Kyle Abraham’s Untitled America: First Movement
In the first installment of a 3-part suite to be completed in 2016, Abraham – a MacArthur ‘genius grant’ winner – explores the lasting impact of the prison system on individuals and their families.
Robert Battle’s No Longer Silent
A long-forgotten score by Erwin Schulhoff, a Jewish composer banned in Nazi Germany, inspired this searing, large ensemble work, which shows off “a different side of Ailey” (The New York Times).
Paul Taylor’s Piazzolla Caldera
Astor Piazzolla’s fiery tango music sets the stage for a series of sizzling encounters – some predatory, some playful.
Alvin Ailey’s Blues Suite
Ailey’s first masterpiece launched his company in 1958 and still poignantly conjures the sorrow, humor and humanity of the music he called “hymns to the secular regions of the soul.” Performed with a live, on-stage band.

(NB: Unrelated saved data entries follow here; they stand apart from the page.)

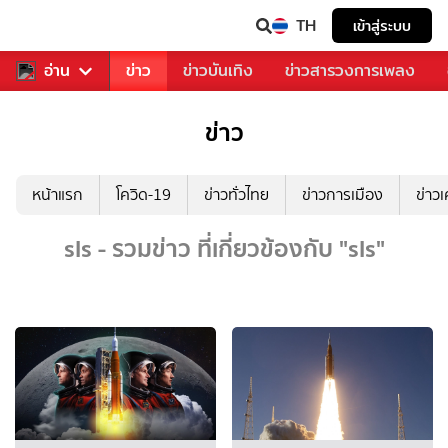
TH
เข้าสู่ระบบ
ับคุณ
อ่าน
กีฬา
ข่าว
ข่าวบันเทิง
ข่าวสารวงการเพลง
ข่าว
หน้าแรก
โควิด-19
ข่าวทั่วไทย
ข่าวการเมือง
ข่าว
sls - รวมข่าว ที่เกี่ยวข้องกับ "sls"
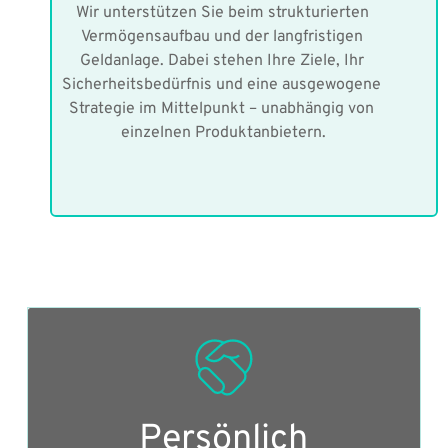
Wir unterstützen Sie beim strukturierten 
Vermögensaufbau und der langfristigen 
Geldanlage. Dabei stehen Ihre Ziele, Ihr 
Sicherheitsbedürfnis und eine ausgewogene 
Strategie im Mittelpunkt – unabhängig von 
einzelnen Produktanbietern.
Persönlich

Judith Jamison’s A Case of You
This duet – an excerpt from Jamison’s 2005 Reminiscin’ – is a “steamy, emotionally intense” (The New York Times) showstopper danced to Diana Krall’s sultry rendition of the classic Joni Mitchell song.
Alvin Ailey’s Cry
Ever since Judith Jamison debuted this tour-de-force in 1971, it has been an unforgettable standout in the Ailey repertory, depicting the struggle of women throughout history who overcame ruthless hardship to arise triumphant.
Alvin Ailey’s Love Songs
A male counterpart to Cry, this lyrical solo from 1972 offers an emotional journey through love and longing, to a suite of songs recorded by Donny Hathaway and Nina Simone.
Talley Beatty’s Toccata
This high-spirited romp – a section from Beatty’s longer work, Come and Get the Beauty of It Hot – evokes the energy of the city streets, illuminating his genius for using the jazz idiom to its fullest expressive and musical effect.